Traditional cyberattack strategies on the electricity market only consider bypassing bad data detections. However, our analysis shows that experienced market operators can detect abnormal locational marginal prices (LMPs) under the traditional attack model during real-time (RT) operations, because such attack model ignores the characteristics of the LMP itself and leads to price spikes that can be an easy-to-detect signal of abnormality.
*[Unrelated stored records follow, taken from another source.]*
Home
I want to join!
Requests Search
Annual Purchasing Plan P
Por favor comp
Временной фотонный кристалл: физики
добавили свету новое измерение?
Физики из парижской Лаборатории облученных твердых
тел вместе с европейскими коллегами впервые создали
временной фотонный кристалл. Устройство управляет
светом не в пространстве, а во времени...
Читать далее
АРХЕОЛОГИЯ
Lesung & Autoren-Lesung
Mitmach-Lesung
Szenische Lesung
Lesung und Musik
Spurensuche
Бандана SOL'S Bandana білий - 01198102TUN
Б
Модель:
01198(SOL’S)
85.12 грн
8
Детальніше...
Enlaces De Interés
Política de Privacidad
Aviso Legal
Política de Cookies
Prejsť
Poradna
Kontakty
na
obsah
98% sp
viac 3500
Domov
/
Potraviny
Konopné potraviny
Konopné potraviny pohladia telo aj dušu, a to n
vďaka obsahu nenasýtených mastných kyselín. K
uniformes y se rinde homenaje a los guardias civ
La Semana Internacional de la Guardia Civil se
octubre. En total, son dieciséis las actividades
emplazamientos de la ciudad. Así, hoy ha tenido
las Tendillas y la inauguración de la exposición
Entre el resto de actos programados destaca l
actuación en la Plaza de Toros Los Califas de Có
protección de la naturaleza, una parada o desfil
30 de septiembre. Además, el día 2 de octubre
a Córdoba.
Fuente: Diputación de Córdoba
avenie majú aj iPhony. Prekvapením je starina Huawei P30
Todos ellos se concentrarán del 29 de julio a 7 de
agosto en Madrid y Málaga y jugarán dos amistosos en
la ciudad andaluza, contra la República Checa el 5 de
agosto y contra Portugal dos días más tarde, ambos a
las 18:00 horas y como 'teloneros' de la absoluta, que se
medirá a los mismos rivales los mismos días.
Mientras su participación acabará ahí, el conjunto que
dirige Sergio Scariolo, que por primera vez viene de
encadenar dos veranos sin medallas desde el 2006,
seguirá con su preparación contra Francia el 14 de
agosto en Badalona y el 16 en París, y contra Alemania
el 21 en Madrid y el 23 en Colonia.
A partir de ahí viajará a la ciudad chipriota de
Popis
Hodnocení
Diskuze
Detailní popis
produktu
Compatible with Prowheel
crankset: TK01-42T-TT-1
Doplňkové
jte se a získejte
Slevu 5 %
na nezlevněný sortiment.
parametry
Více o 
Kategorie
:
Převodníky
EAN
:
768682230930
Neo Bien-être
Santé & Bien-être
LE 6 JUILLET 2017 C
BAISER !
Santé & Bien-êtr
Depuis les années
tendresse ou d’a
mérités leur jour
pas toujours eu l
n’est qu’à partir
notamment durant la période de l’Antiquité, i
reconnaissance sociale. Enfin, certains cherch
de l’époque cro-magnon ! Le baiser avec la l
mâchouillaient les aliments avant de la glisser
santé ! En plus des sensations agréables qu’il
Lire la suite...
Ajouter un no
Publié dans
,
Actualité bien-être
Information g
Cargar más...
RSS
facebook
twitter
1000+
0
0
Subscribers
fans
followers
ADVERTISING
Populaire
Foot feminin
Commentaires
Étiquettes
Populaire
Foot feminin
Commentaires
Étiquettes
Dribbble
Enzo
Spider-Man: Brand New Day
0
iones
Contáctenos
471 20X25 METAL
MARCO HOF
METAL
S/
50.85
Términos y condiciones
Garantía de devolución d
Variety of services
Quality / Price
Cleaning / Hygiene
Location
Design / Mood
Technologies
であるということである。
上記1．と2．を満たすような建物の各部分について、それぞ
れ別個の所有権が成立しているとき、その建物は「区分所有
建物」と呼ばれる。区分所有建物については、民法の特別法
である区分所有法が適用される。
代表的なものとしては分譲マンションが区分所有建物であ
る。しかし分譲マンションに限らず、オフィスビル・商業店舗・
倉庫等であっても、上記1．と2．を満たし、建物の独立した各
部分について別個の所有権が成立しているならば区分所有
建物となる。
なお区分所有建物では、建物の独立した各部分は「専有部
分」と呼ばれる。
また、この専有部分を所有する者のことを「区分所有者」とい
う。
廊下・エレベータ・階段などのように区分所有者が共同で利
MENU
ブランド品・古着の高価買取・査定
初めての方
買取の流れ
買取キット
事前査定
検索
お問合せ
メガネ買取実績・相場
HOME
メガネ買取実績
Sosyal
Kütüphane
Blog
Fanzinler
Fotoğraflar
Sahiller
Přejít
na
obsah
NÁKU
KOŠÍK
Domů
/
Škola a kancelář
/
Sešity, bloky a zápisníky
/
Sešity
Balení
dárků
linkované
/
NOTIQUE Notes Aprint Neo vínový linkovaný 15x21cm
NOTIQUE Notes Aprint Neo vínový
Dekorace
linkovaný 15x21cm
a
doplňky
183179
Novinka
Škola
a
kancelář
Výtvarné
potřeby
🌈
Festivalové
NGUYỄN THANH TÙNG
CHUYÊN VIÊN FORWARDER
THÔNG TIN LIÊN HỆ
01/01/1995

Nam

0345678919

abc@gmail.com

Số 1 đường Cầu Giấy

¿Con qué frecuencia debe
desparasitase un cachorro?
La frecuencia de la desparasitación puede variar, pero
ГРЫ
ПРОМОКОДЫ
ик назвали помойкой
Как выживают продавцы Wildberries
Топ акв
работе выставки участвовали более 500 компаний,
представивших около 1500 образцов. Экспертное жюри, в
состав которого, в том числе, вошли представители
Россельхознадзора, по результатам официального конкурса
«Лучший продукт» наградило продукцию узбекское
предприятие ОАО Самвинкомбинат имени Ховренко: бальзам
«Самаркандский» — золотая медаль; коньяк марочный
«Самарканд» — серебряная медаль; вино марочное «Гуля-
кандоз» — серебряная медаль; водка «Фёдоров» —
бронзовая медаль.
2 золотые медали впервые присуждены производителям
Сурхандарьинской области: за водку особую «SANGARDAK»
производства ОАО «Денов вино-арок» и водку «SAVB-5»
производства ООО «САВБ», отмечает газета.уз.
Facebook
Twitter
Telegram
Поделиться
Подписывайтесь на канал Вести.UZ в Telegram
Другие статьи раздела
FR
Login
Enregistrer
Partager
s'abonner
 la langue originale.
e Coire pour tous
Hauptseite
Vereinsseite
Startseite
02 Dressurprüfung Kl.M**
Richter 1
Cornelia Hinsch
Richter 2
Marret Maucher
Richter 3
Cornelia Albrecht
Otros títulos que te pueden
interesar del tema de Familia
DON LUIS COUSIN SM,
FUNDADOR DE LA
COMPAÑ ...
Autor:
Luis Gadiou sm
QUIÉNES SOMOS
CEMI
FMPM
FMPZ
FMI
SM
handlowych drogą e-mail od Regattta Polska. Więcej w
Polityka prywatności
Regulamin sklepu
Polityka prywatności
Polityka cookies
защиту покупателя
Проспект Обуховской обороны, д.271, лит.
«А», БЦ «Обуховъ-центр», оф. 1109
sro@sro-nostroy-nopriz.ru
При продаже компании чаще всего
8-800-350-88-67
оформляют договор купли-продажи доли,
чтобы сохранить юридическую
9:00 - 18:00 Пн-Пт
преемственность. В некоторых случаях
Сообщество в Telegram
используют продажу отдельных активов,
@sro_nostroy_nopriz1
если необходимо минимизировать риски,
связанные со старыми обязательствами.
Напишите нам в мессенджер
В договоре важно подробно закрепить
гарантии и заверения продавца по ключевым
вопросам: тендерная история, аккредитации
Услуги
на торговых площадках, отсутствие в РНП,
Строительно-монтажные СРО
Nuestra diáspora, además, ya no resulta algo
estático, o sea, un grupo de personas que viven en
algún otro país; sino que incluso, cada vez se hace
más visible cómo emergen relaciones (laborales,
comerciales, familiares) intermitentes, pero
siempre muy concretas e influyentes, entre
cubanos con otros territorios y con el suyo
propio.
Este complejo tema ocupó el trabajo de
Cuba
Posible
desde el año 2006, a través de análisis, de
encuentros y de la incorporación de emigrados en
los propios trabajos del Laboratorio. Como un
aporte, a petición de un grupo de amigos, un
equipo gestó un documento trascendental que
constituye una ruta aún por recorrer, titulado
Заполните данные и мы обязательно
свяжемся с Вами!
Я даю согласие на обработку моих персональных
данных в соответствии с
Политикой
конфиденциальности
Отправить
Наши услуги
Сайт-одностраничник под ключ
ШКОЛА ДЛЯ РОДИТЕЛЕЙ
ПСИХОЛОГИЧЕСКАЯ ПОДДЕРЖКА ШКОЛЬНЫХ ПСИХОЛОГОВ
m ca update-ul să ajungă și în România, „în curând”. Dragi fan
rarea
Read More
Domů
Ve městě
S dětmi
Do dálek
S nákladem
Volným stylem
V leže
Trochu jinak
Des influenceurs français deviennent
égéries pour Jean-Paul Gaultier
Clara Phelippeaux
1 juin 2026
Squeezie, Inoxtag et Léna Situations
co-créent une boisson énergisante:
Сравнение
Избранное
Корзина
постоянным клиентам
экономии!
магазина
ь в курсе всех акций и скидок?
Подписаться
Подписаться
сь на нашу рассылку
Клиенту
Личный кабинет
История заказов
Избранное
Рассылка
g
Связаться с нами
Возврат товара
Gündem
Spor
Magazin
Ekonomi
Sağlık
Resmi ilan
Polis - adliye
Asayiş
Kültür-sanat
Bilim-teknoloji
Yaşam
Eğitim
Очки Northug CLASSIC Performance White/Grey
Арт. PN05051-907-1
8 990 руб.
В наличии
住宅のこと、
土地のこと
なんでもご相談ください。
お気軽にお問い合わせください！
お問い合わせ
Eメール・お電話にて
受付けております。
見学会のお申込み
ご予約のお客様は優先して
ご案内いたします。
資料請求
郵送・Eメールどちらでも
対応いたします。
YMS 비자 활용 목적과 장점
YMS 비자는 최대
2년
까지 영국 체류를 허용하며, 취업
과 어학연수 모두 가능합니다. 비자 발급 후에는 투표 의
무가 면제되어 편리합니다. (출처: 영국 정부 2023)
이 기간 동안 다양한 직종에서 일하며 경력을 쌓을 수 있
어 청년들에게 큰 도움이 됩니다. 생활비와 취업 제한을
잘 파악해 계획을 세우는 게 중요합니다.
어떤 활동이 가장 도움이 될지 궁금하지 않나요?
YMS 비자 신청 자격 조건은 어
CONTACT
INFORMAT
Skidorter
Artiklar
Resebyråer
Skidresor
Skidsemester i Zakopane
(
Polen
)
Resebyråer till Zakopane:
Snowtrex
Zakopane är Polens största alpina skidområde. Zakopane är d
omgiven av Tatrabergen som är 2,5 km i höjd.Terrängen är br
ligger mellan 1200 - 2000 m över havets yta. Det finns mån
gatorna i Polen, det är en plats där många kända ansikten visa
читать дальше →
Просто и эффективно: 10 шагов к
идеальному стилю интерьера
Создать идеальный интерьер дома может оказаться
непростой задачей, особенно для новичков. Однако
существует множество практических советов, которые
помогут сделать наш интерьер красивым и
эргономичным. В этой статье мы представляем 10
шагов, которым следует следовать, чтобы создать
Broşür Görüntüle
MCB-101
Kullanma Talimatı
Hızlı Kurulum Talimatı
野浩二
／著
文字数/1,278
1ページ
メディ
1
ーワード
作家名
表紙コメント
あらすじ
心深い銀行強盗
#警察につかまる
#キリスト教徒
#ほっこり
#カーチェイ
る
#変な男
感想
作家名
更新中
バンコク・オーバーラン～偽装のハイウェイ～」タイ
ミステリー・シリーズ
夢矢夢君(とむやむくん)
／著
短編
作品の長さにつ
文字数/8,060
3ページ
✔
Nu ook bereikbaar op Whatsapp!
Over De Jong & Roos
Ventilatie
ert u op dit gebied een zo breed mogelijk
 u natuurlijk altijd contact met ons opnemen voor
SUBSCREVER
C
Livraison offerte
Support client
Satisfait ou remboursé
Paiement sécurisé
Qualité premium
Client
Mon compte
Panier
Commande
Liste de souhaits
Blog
A detection approach based on the concept of critical load level (CLL) is used to help operators identify risky periods when operators would be prone to overlooking abnormal LMPs. During safe periods, the abnormal LMPs are identified according to the operator's experience, while in risky CLL intervals, a N-x cyber contingency analysis is proposed to help independent system operators (ISOs) detect abnormal LMPs. Further, this paper constructs a new type of cyberattack strategy capable of not only bypassing bad data detection in the state estimation stage but also disguising the compromised LMPs as regular LMPs to avoid market operators' alerts in a realistic scenario wherein the attacker has imperfect information on system topology. Finally, the proposed analysis method and the attack strategy are evaluated through numerical studies on the PJM 5-bus system and the IEEE 118-bus system.

Automated summary

Traditional cyberattack strategies focused on bypassing data detections in the electricity market can be detected by experienced operators during real-time operations. By using the concept of critical load level, risky periods with abnormal pricing mechanisms can be identified to prevent oversight by operators.